→ WHAT THIS TASK INVOLVES:
Return the lines below word for word, omitting every picture marker.

# # # #

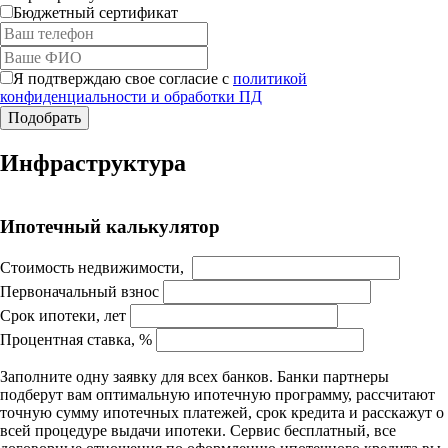
Бюджетный сертификат
Я подтверждаю свое согласие с
политикой
конфиденциальности и обработки ПД
Работает на API 2ГИС
Инфраструктура
Лицензионное соглашение
Доехать с 2ГИС
Для корректной работы Raster JS API нужен ключ. Помощь:
api@2gis.ru
Ипотечный калькулятор
Стоимость недвижимости,
Первоначальный взнос
Срок ипотеки, лет
Процентная ставка, %
Заполните одну заявку для всех банков. Банки партнеры
подберут вам оптимальную ипотечную программу, рассчитают
точную сумму ипотечных платежей, срок кредита и расскажут о
всей процедуре выдачи ипотеки. Сервис бесплатный, все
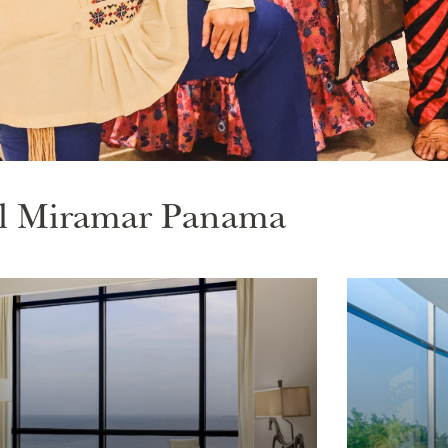
l
Miramar Panama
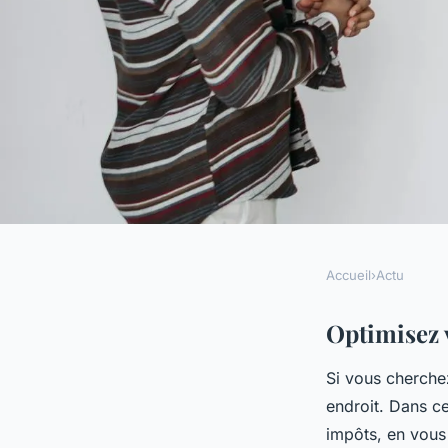
Accueil
›
Actu
ACTU
Optimisez vos impôts
Optimisez v
Si vous cherche
alléger vos finances
endroit. Dans ce
impôts, en vous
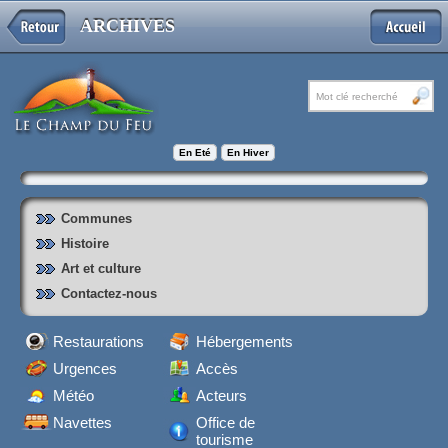
ARCHIVES
En Eté
En Hiver
Communes
Histoire
Art et culture
Contactez-nous
Restaurations
Hébergements
Urgences
Accès
Météo
Acteurs
Navettes
Office de
tourisme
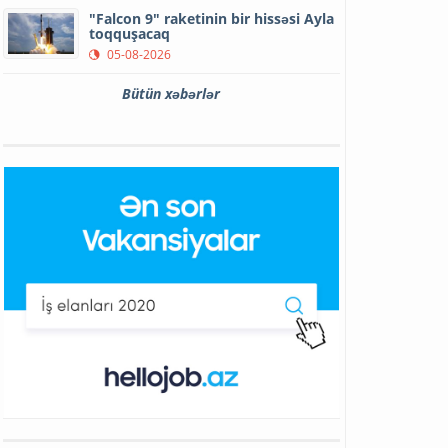
"Falcon 9" raketinin bir hissəsi Ayla
toqquşacaq
05-08-2026
Bütün xəbərlər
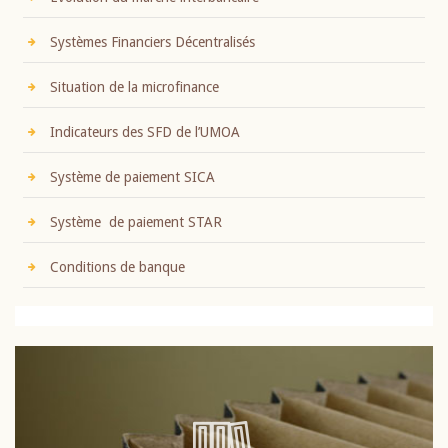
Systèmes Financiers Décentralisés
Situation de la microfinance
Indicateurs des SFD de l’UMOA
Système de paiement SICA
Système de paiement STAR
Conditions de banque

# # # #

→ SOLUTION BELOW:
Бюджетный сертификат
Я подтверждаю свое согласие с
политикой
конфиденциальности и обработки ПД
Работает на API 2ГИС
Инфраструктура
Лицензионное соглашение
Доехать с 2ГИС
Для корректной работы Raster JS API нужен ключ. Помощь:
api@2gis.ru
Ипотечный калькулятор
Стоимость недвижимости,
Первоначальный взнос
Срок ипотеки, лет
Процентная ставка, %
Заполните одну заявку для всех банков. Банки партнеры
подберут вам оптимальную ипотечную программу, рассчитают
точную сумму ипотечных платежей, срок кредита и расскажут о
всей процедуре выдачи ипотеки. Сервис бесплатный, все
l
Miramar Panama
Accueil
›
Actu
ACTU
Optimisez vos impôts
Optimisez v
Si vous cherche
alléger vos finances
endroit. Dans ce
impôts, en vous
ARCHIVES
En Eté
En Hiver
Communes
Histoire
Art et culture
Contactez-nous
Restaurations
Hébergements
Urgences
Accès
Météo
Acteurs
Navettes
Office de
tourisme
"Falcon 9" raketinin bir hissəsi Ayla
toqquşacaq
05-08-2026
Bütün xəbərlər
Systèmes Financiers Décentralisés
Situation de la microfinance
Indicateurs des SFD de l’UMOA
Système de paiement SICA
Système de paiement STAR
Conditions de banque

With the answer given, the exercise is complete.